Abdul Momen said Bangladesh has benefited from the Business Climate Dialogue with the EU since 2016. Even after the country's LDC graduation in 2026, the EU has agreed to continue the duty-free facility for Bangladesh under the Everything but Arms (EBA) initiative until 2029 and technology support until 2033.
"We have sought the EBA facility till 2038, if not agreed to it, we have requested the EU to give us GSP Plus facility. The final decision has not come yet," the foreign minister said.
Syed Ershad Ahmed, country manager and managing director, at Expeditors (Bangladesh) Ltd, told TBS that the government is setting up 100 economic zones, where there will be many industries. As a result, import-export activities will also increase in future.
"We cannot attract foreign investments and diversify exports without focusing on the shipping and logistics sector," he said.
The government is building a lot of infrastructure, but its management is not very good. Bangladesh ranks 45th out of 50 countries in the Global Logistics Index, which is very bad. India, Pakistan and Vietnam are in a much better position, he noted.
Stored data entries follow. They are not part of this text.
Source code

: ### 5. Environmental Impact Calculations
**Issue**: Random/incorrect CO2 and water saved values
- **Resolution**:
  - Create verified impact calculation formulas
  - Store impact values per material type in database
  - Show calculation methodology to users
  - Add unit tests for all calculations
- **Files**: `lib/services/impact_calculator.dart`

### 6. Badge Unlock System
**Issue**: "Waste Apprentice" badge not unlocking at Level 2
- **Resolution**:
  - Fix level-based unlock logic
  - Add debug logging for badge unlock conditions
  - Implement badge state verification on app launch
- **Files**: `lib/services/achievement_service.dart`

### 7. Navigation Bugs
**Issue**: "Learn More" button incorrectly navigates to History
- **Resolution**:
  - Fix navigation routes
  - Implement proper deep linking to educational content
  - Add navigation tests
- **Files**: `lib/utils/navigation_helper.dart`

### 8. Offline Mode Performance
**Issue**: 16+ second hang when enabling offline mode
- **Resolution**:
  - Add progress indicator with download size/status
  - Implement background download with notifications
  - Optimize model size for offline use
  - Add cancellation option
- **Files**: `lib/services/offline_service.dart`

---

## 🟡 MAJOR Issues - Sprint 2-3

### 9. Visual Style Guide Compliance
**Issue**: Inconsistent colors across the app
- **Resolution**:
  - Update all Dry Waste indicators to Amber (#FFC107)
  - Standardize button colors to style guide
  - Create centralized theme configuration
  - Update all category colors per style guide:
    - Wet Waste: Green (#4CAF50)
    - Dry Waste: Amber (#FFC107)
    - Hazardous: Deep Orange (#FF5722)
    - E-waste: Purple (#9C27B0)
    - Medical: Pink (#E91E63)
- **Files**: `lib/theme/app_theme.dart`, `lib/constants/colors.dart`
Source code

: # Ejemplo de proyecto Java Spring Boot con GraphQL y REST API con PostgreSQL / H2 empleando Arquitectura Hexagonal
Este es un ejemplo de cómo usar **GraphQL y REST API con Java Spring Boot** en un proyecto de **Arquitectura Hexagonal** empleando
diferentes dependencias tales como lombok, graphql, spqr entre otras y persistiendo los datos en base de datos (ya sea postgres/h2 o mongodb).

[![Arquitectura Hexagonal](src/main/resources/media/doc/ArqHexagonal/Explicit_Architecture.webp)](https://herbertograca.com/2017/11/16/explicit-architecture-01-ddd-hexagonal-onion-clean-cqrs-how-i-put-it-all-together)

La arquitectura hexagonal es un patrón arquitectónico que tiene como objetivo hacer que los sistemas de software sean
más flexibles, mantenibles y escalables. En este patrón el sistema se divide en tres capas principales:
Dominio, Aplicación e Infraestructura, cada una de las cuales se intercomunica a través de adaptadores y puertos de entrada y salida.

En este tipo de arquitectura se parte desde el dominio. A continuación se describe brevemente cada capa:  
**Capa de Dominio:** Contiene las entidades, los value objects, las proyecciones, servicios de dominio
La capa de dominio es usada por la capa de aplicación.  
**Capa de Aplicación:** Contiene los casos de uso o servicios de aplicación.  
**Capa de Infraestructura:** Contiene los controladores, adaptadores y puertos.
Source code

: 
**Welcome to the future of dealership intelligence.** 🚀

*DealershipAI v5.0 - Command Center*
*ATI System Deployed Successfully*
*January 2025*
"Therefore, first of all, we need to formulate a national logistics policy to develop this sector," Ershad said.
There are only 19 off-docks for customs clearance and the number has to be increased. The off-dock facilities are needed at Dhaka airport too, he pointed out.
"Logistics companies around the world are now IT-based, while the companies in our country are still operating manually. If 100% foreign investment is allowed, our companies will also have to increase fresh investment," he continued.
Major European brands, such as Mother Care and H&M, have announced that they will not import products without green logistics after 2050. "In this context, we need to speed up work on setting up inland container depots," he added.
Ershad said the EU wants to increase its business in Bangladesh. That is why they have been negotiating with the government for several years to improve the business environment in various fields. The American Chamber of Commerce has also made five recommendations to the Prime Minister's Office for the development of the logistics sector.
The Customs Act of Bangladesh is almost obsolete in the present context. So, it is very important to automate the customs, he added.
For ensuring fair and equitable treatment when it comes to tax, the EU suggested creating standardised guidelines to ensure fair tax assessments, and adhering to these guidelines.
Companies experience that the tax authority makes unfair assessment of their taxation, with arbitrary adjustments to sales and profits, disregards audited financial statements completed by reputed firms in accordance with accounting principles, and does not accept the submission of valid supportive documents to the authorities (invoice, vouchers, tax payment evidence duly corroborated by banking records), and backdated documents which makes it hard to submit proper material during the process.
The EU proposed the removal of the tax provision that restricts companies from spending on promotional expenses more than 0.5% of companies' turnover.
The EU ambassador said the current restriction on companies from spending on promotional expenses is hampering business growth. Globally, standard promotional expenses are between 5% and 10%.